Corrected on line 264
Line 248-249: Please specify in what sense the subgroup used for EPIC analyses did not differ from the overall cohort. In addition, table 1 needs some edits: table signature is missing and abbreviations are not stated (SD, na, LOD…etc). Furthermore, line 1 indicates the different groups being presented in the table. However, the term “included in Analysis” is not sufficient. Please indicate clearly that this refers to the subgroup used for EPIC Array analyses. Furthermore, recruitment groups 1, 2, 3 should be explained in the subheading of the table. I recommend deleting the “missing” 2% in the Obesity group from Table 1 and just state below the table that the information from 2 moms regarding BMI is missing. The same for race. As for the cell count estimates - How was this done? Form cord blood or from the dried blood samples? If the latter is true, how was this done?
Abbreviations added to table 1 legend and other appropriate tables/figures
“MethylationEPIC” added to table 1 subheading
Group information added to table 1 legend
Deleted “missing” row
For the cell count estimates, refer to explanation of previous comment. In summary: ‘(lines 198-200). “We estimated cell type proportions from each sample using an algorithm based on Infinium data and a reference dataset from sorted cord blood cells [38,39].” ’
The same appears to supplementary material – abbreviations are missing and clear descriptions within the subheadings of tables or figures are needed.
This has been corrected
Line 258: Please indicate the meaning of abbreviation SVD.
This has been corrected line 276
Line 259 and supplementary Figure 1: what defines the principle components of DNA methylation data?
The Single Value Decomposition method was used to create principle components explaining the largest portions of variability across the entire dataset (all CpG sites). The citation is included in the methods section and is listed here.

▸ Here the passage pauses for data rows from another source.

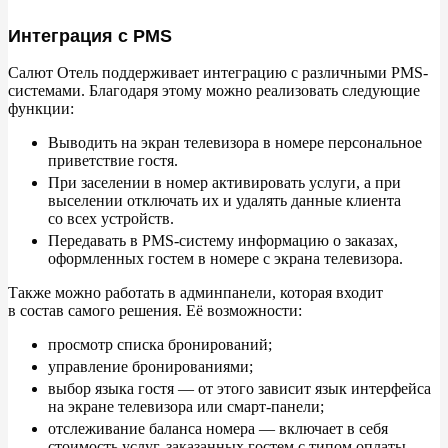
Интеграция с PMS
Салют Отель поддерживает интеграцию с
различными PMS-
системами. Благодаря этому можно реализовать следующие
функции:
Выводить на
экран телевизора в
номере персональное
приветствие гостя.
При заселении в
номер активировать услуги, а
при
выселении отключать их
и
удалять данные клиента
со
всех устройств.
Передавать в
PMS-систему информацию о
заказах,
оформленных гостем в
номере с
экрана телевизора.
Также можно работать в
админпанели, которая входит
в
состав самого решения. Её
возможности:
просмотр списка бронирований;
управление бронированиями;
выбор языка гостя
— от
этого зависит язык интерфейса
на
экране телевизора или смарт-панели;
отслеживание баланса номера
— включает в
себя
стоимость услуг, заказанных гостем с
типом оплаты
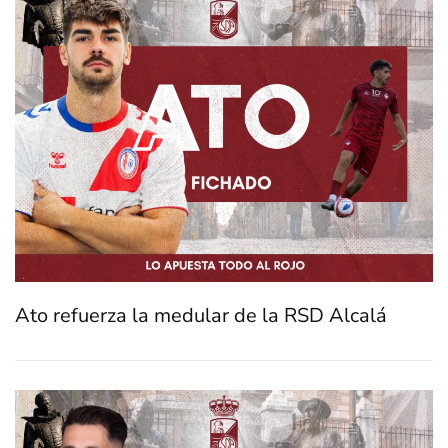
Ato refuerza la medular de la RSD Alcalá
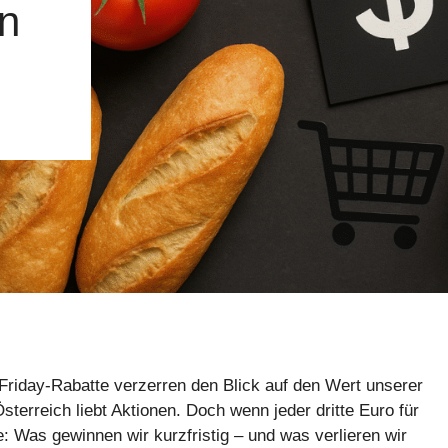
n
riday-Rabatte verzerren den Blick auf den Wert unserer
sterreich liebt Aktionen. Doch wenn jeder dritte Euro für
e: Was gewinnen wir kurzfristig – und was verlieren wir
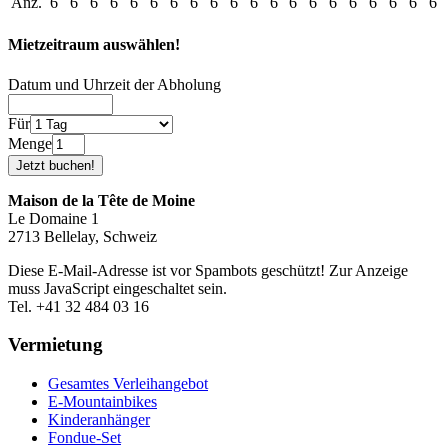
Anz.
6
6
6
6
6
6
6
6
6
6
6
6
6
6
6
6
6
6
6
6
Mietzeitraum auswählen!
Datum und Uhrzeit der Abholung
Für
Menge
Maison de la Tête de Moine
Le Domaine 1
2713 Bellelay, Schweiz
Diese E-Mail-Adresse ist vor Spambots geschützt! Zur Anzeige
muss JavaScript eingeschaltet sein.
Tel. +41 32 484 03 16
Vermietung
Gesamtes Verleihangebot
E-Mountainbikes
Kinderanhänger
Fondue-Set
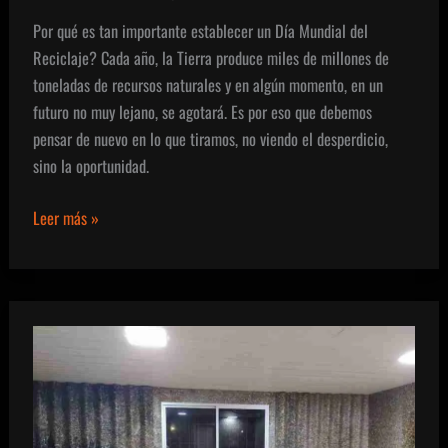
Por qué es tan importante establecer un Día Mundial del
Reciclaje? Cada año, la Tierra produce miles de millones de
toneladas de recursos naturales y en algún momento, en un
futuro no muy lejano, se agotará. Es por eso que debemos
pensar de nuevo en lo que tiramos, no viendo el desperdicio,
sino la oportunidad.
Día
Leer más »
Mundial
del
Reciclaje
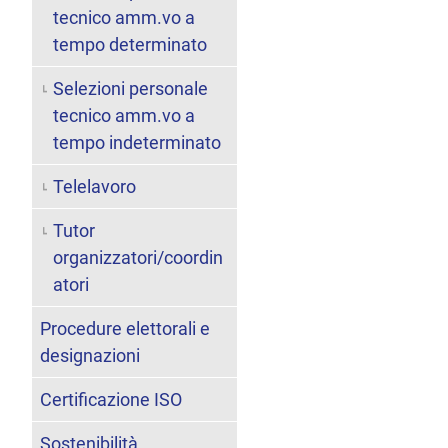
tecnico amm.vo a
tempo determinato
Selezioni personale
tecnico amm.vo a
tempo indeterminato
Telelavoro
Tutor
organizzatori/coordin
atori
Procedure elettorali e
designazioni
Certificazione ISO
Sostenibilità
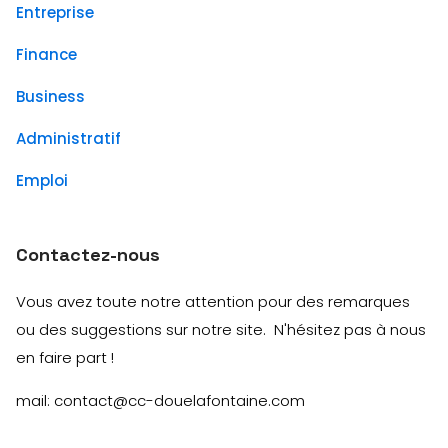
Entreprise
Finance
Business
Administratif
Emploi
Contactez-nous
Vous avez toute notre attention pour des remarques
ou des suggestions sur notre site. N'hésitez pas à nous
en faire part !
mail: contact@cc-douelafontaine.com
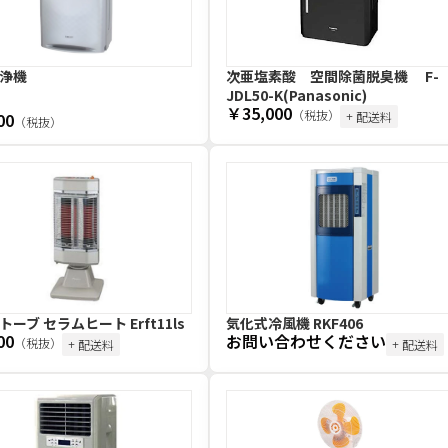
浄機
次亜塩素酸 空間除菌脱臭機 F-
JDL50-K(Panasonic)
￥35,000
（税抜）
00
+ 配送料
（税抜）
ーブ セラムヒート Erft11ls
気化式冷風機 RKF406
00
お問い合わせください
（税抜）
+ 配送料
+ 配送料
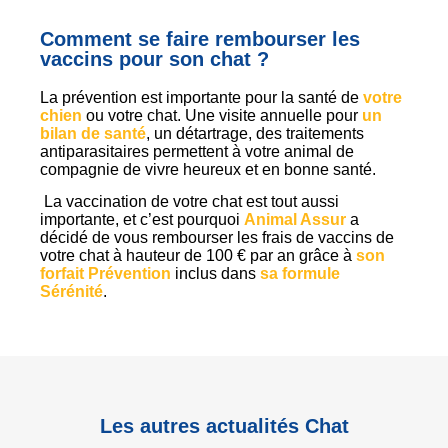
Comment se faire rembourser les
vaccins pour son chat ?
La prévention est importante pour la santé de
votre
chien
ou votre chat. Une visite annuelle pour
un
bilan de santé
, un détartrage, des traitements
antiparasitaires permettent à votre animal de
compagnie de vivre heureux et en bonne santé.
La vaccination de votre chat est tout aussi
importante, et c’est pourquoi
Animal Assur
a
décidé de vous rembourser les frais de vaccins de
votre chat à hauteur de 100 € par an grâce à
son
forfait Prévention
inclus dans
sa formule
Sérénité
.
Les autres actualités Chat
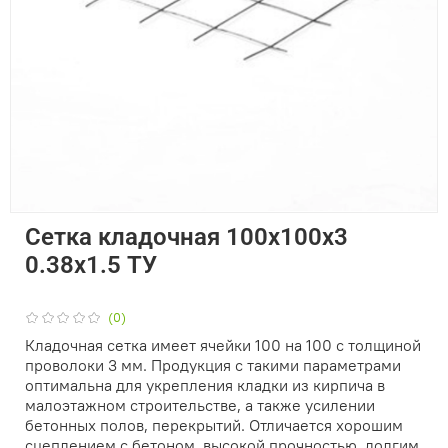
Сетка кладочная 100х100х3
0.38х1.5 ТУ
(0)
Кладочная сетка имеет ячейки 100 на 100 с толщиной
проволоки 3 мм. Продукция с такими параметрами
оптимальна для укрепления кладки из кирпича в
малоэтажном строительстве, а также усилении
бетонных полов, перекрытий. Отличается хорошим
сцеплением с бетоном, высокой прочностью, долгим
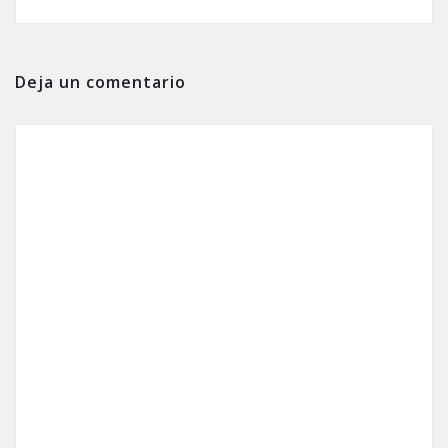
Deja un comentario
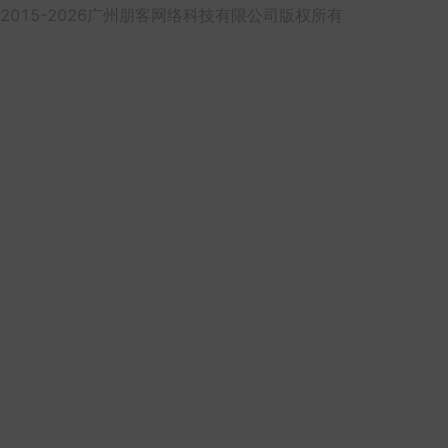
2015-2026广州朋客网络科技有限公司版权所有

Teschendorff, A.E.; Menon, U.; Gentry-Maharaj, A.; Ramus, S.J.; Gayther, S.A.; Apostolidou, S.; Jones, A.; Lechner, M.; Beck, S.; Jacobs, I.J.; et al. An epigenetic signature in peripheral blood predicts active ovarian cancer. PLoS ONE 2009, 4, e8274, doi:10.1371/journal.pone.0008274.

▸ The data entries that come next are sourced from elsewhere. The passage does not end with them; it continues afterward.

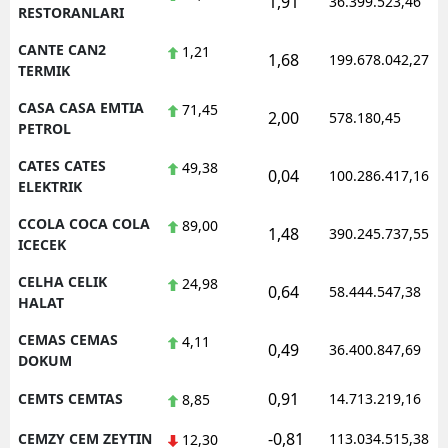
1,91
36.399.523,46
RESTORANLARI
CANTE CAN2
1,21
1,68
199.678.042,27
TERMIK
CASA CASA EMTIA
71,45
2,00
578.180,45
PETROL
CATES CATES
49,38
0,04
100.286.417,16
ELEKTRIK
CCOLA COCA COLA
89,00
1,48
390.245.737,55
ICECEK
CELHA CELIK
24,98
0,64
58.444.547,38
HALAT
CEMAS CEMAS
4,11
0,49
36.400.847,69
DOKUM
0,91
CEMTS CEMTAS
14.713.219,16
8,85
-0,81
CEMZY CEM ZEYTIN
113.034.515,38
12,30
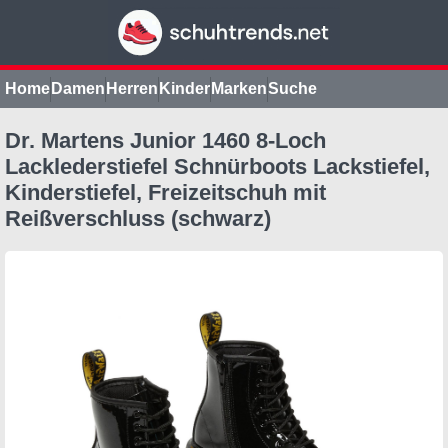
Home
Damen
Herren
Kinder
Marken
Suche
Dr. Martens Junior 1460 8-Loch
Lacklederstiefel Schnürboots Lackstiefel,
Kinderstiefel, Freizeitschuh mit
Reißverschluss (schwarz)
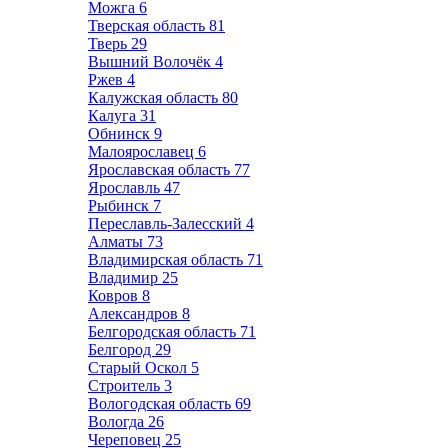
Можга
6
Тверская область
81
Тверь
29
Вышний Волочёк
4
Ржев
4
Калужская область
80
Калуга
31
Обнинск
9
Малоярославец
6
Ярославская область
77
Ярославль
47
Рыбинск
7
Переславль-Залесский
4
Алматы
73
Владимирская область
71
Владимир
25
Ковров
8
Александров
8
Белгородская область
71
Белгород
29
Старый Оскол
5
Строитель
3
Вологодская область
69
Вологда
26
Череповец
25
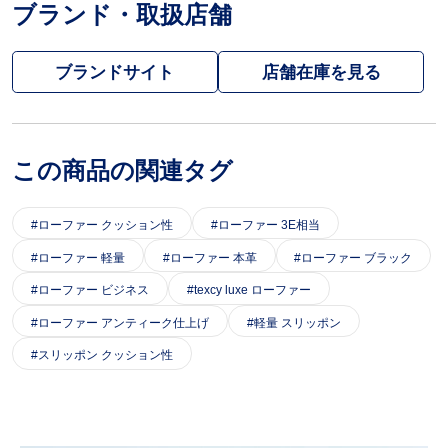
ブランド・取扱店舗
ブランドサイト
この商品の関連タグ
ローファー クッション性
ローファー 3E相当
ローファー 軽量
ローファー 本革
ローファー ブラック
ローファー ビジネス
texcy luxe ローファー
ローファー アンティーク仕上げ
軽量 スリッポン
スリッポン クッション性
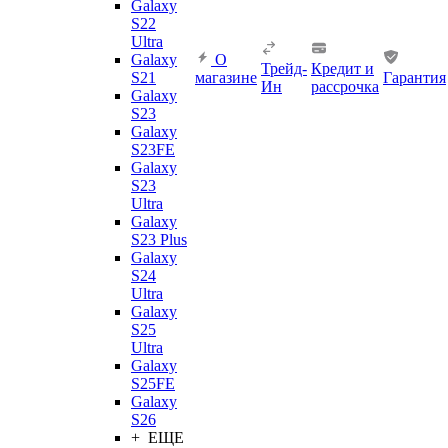
Galaxy
S22
Ultra
Galaxy
О
Трейд-
Кредит и
S21
магазине
Гарантия
Ин
рассрочка
Galaxy
S23
Galaxy
S23FE
Galaxy
S23
Ultra
Galaxy
S23 Plus
Galaxy
S24
Ultra
Galaxy
S25
Ultra
Galaxy
S25FE
Galaxy
S26
+ ЕЩЕ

Line 285-287: it is not stated in the manuscript, how DNAseI hypersensitivy sites, TF binding sites and so on were evaluated or which source was used.

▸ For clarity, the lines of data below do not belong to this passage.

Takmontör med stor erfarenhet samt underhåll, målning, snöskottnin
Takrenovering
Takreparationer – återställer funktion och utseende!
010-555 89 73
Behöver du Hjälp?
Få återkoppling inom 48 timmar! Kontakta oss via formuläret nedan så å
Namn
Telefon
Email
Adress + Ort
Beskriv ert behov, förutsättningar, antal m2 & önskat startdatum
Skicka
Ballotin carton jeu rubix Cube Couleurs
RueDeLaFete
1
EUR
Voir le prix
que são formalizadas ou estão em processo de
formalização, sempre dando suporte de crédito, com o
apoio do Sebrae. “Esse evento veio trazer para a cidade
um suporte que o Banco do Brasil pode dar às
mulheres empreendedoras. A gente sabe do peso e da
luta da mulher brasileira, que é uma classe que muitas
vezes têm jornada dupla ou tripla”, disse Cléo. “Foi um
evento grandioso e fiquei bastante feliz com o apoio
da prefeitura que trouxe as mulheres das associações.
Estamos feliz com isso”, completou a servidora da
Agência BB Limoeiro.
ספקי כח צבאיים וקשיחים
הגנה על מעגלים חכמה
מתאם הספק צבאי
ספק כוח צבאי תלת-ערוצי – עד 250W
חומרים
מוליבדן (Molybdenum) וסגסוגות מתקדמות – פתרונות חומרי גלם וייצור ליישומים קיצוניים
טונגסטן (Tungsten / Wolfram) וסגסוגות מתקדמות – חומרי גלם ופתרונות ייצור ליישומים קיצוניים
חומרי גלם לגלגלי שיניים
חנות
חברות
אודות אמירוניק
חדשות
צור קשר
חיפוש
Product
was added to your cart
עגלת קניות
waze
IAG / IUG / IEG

Data on genomic features at or near each CpG site comes from the annotation package generated for this EPIC array. The name of the package and information it contains is now listed in the methods section. Lines 192-194
Supplementary Table 3 might be included in the main text.
Supplemental Table 3 is now Table 3
Supplemental Table 4 is now Supplemental Table 3
Table 3 is now Table 4
Language corrected throughout manuscript to match the above changes
Reviewer 3 Report
This type of research showing in utero lead exposure alters the epigenome of the offspring later in life has already been done. However, having said that the novelty of this paper is the detection of lead in different age groups of children including increased methylation, decreased methylation or increased variability with detailed bioinformatics analysis. Due to the small sample size, there can be limitations in playing with the gene expression. Hence, the reviewer feels this manuscript is written and presented to its maximum capacity and does not need any further modifications.
Author Response
Point by point for reviewer #3
This type of research showing in utero lead exposure alters the epigenome of the offspring later in life has already been done. However, having said that the novelty of this paper is the detection of lead in different age groups of children including increased methylation, decreased methylation or increased variability with detailed bioinformatics analysis. Due to the small sample size, there can be limitations in playing with the gene expression. Hence, the reviewer feels this manuscript is written and presented to its maximum capacity and does not need any further modifications.
The authors thank the reviewer for their comments and for reviewing the manuscript.